The size of the fellowship sets the limits as to what types of FMs can be performed:
- Two-person manoeuvres can be pairs.
- Three-person manoeuvres can be flushes or straights.
- Four-person manoeuvres can be flushes, straights, or pairs of pairs.
- Five-person manoeuvres can be full houses and straights.
- Six-person manoeuvres can be straights or unique combinations.
Note that longer straights go all the way around the Wheel, using the same colour more than once. For example, the five-person manoeuvre called Wrath of the Oath-breakers requires the whole sequence of icons starting and ending with Stallion’s Spirit.
Once you know the basic architecture of Fellowship Manoeuvres, it is easy to puzzle out a few you may not have discovered yet. The next trick is learning to coordinate your actions together, as a fellowship, to perform the most complex manoeuvres.
Executing a Fellowship Manoeuvre
Some Fellowship Manoeuvres are triggered by happenstance, like when everyone in a four-person fellowship on the verge of defeat happens to hit Eagle’s Cry and trigger the Call to Arms manoeuvre. (This creates a heal-over-time effect for the whole fellowship.) But you can’t count on luck. Performing the most robust Fellowship Manoeuvres takes teamwork and communication. A little practice doesn’t hurt either.
The best thing you can do is to prepare an order-of-operations in advance, before you encounter the first Elite monster on your journey. Assign an order of action to each player and stick to it. Then decide what Fellowship Manoeuvre you wish to try, and make sure everyone knows the right combination required to pull it off.
There is no shortcut for this, but you do have a tool at your disposal. The leader of a fellowship can click a check-box next to a known Fellowship Manoeuvre on the tab in her character panel. This puts the combination for the Fellowship Manoeuvre on each player’s screen when the Wheel pops up. This is just as handy as you might imagine.
Also, remember that the four Fellowship skills are still skills. Because of that, they don’t always respond if you are using certain other skills, moving, or in the midst of an auto-attack animation. Keep your head about you. Calmly cancel your current induction or skill use and then click your button on the Wheel to get your Fellowship Manoeuvre into motion.
"It is easy to make a mistake when setting up a Fellowship Manoeuvre. This fellowship has failed to setup the Whispering Leaves full-house manoeuvre (Yellow + Yellow + Yellow + Red + Red).
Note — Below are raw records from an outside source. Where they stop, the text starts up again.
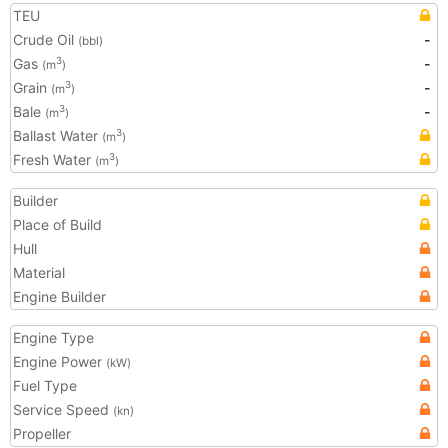
TEU
Crude Oil
-
(bbl)
Gas
-
3
(m
)
Grain
-
3
(m
)
Bale
-
3
(m
)
Ballast Water
3
(m
)
Fresh Water
3
(m
)
Builder
Place of Build
Hull
Material
Engine Builder
Engine Type
Engine Power
(kW)
Fuel Type
Service Speed
(kn)
Propeller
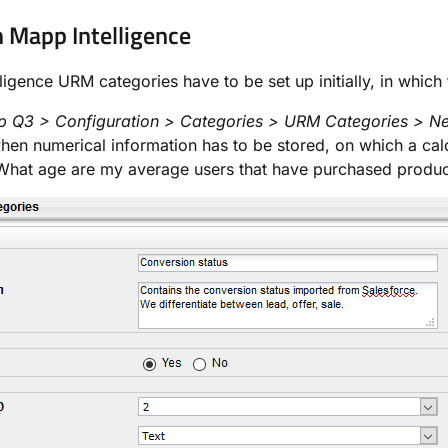
n Mapp Intelligence
ligence URM categories have to be set up initially, in whic
 Q3 > Configuration > Categories > URM Categories > N
hen numerical information has to be stored, on which a calc
What age are my average users that have purchased produc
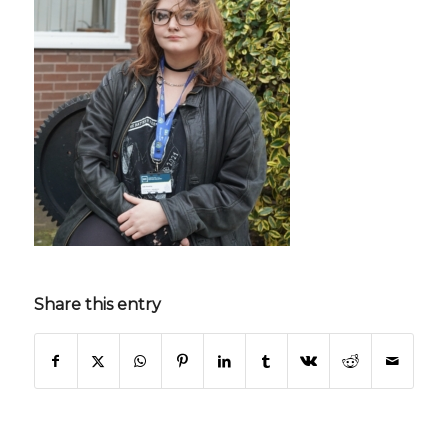
Share this entry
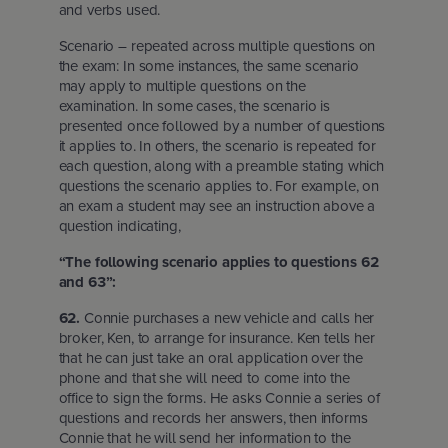
and verbs used.
Scenario – repeated across multiple questions on
the exam: In some instances, the same scenario
may apply to multiple questions on the
examination. In some cases, the scenario is
presented once followed by a number of questions
it applies to. In others, the scenario is repeated for
each question, along with a preamble stating which
questions the scenario applies to. For example, on
an exam a student may see an instruction above a
question indicating,
“The following scenario applies to questions 62
and 63”:
62.
Connie purchases a new vehicle and calls her
broker, Ken, to arrange for insurance. Ken tells her
that he can just take an oral application over the
phone and that she will need to come into the
office to sign the forms. He asks Connie a series of
questions and records her answers, then informs
Connie that he will send her information to the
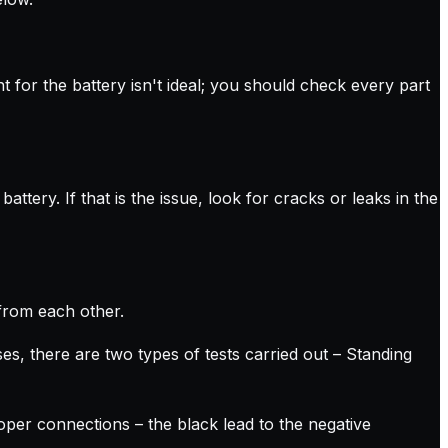
ht for the battery isn't ideal; you should check every part
ttery. If that is the issue, look for cracks or leaks in the
from each other.
es, there are two types of tests carried out – Standing
oper connections – the black lead to the negative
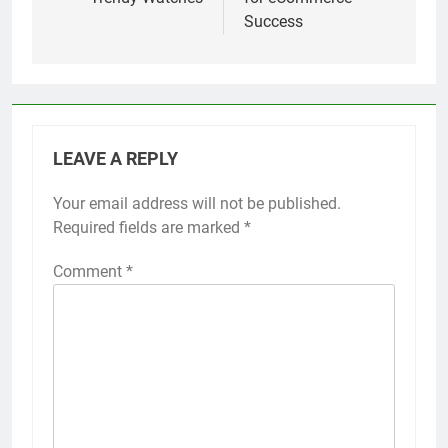
Success
LEAVE A REPLY
Your email address will not be published.
Required fields are marked
*
Comment
*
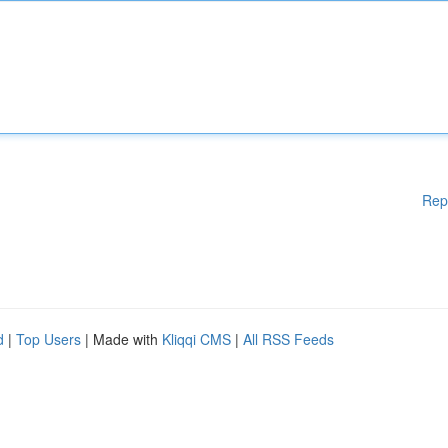
Rep
d
|
Top Users
| Made with
Kliqqi CMS
|
All RSS Feeds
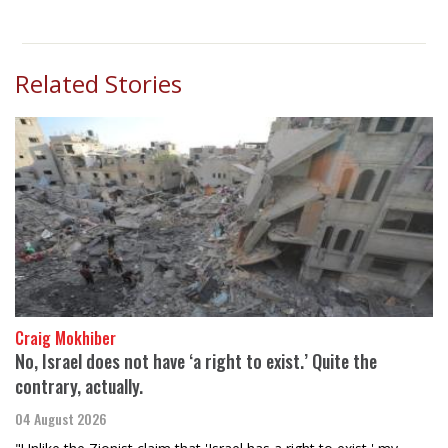
Related Stories
Craig Mokhiber
No, Israel does not have ‘a right to exist.’ Quite the
contrary, actually.
04 August 2026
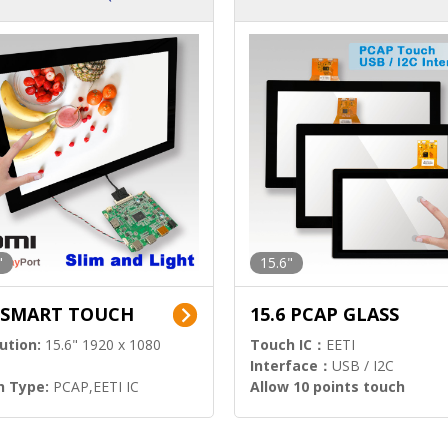
ution)
s)
"
15.6"
6 SMART TOUCH
15.6 PCAP GLASS
ution:
15.6" 1920 x 1080
Touch IC：
EETI
Interface：
USB / I2C
h Type:
PCAP,EETI IC
Allow 10 points touch
l Input:
HDMI.DP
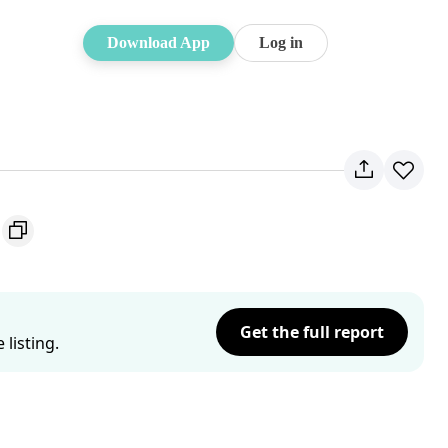
Download App
Log in
Get the full report
listing.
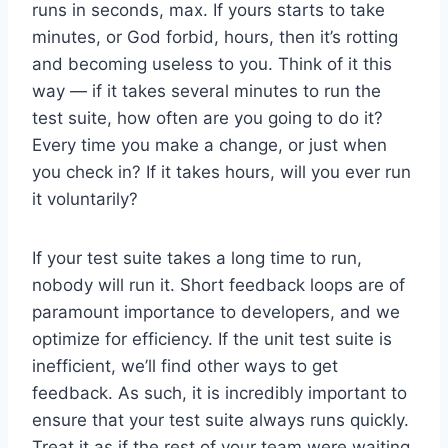
runs in seconds, max. If yours starts to take
minutes, or God forbid, hours, then it’s rotting
and becoming useless to you. Think of it this
way — if it takes several minutes to run the
test suite, how often are you going to do it?
Every time you make a change, or just when
you check in? If it takes hours, will you ever run
it voluntarily?
If your test suite takes a long time to run,
nobody will run it. Short feedback loops are of
paramount importance to developers, and we
optimize for efficiency. If the unit test suite is
inefficient, we’ll find other ways to get
feedback. As such, it is incredibly important to
ensure that your test suite always runs quickly.
Treat it as if the rest of your team were waiting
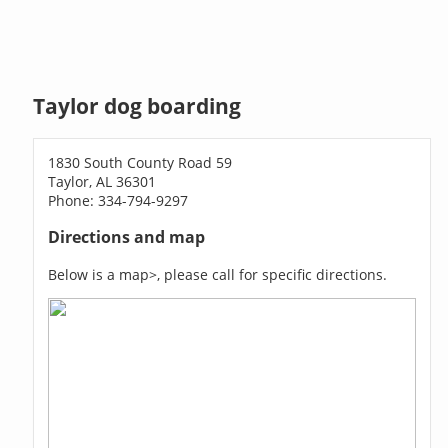
Taylor dog boarding
1830 South County Road 59
Taylor, AL 36301
Phone: 334-794-9297
Directions and map
Below is a map>, please call for specific directions.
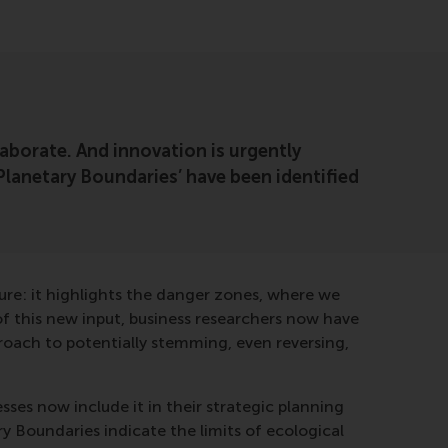
aborate. And innovation is urgently
 ‘Planetary Boundaries’ have been identified
ure: it highlights the danger zones, where we
of this new input, business researchers now have
roach to potentially stemming, even reversing,
ses now include it in their strategic planning
y Boundaries indicate the limits of ecological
It is invoking the damage-over-time effects of Chaos in the Ranks (4 Yellows) instead. The extra Red icon merely adds a small dose of extra damage to that character’s attack."
Use what you have learned about Fellowship Manoeuvre combos to make the most out of unexpected opportunities. For instances, if you are in a three-person fellowship and two icons of the same colour are already in play, add a third of the same colour to create a flush. By that time, it’s too late to make a straight, and all three-icon Fellowship Manoeuvres automatically form from either straights or flushes. If you see that two panicking comrades have put down two different colours that happen in to be adjacent on the Wheel, make a straight and see what happens.
If you fail to complete a full-sized Fellowship Manoeuvre for your fellowship’s size, you can still complete smaller manoeuvres. Every Fellowship skill played should help
someone in the fellowship, at the very least.
If your fellowship winds up fighting over the proper execution of a Fellowship Manoeuvre, you have lost sight of what Fellowship Manoeuvres are about. Remember, the first word is “fellowship.” They’re about camaraderie and mutual support. Keep that in mind, and you will have fun with them every time.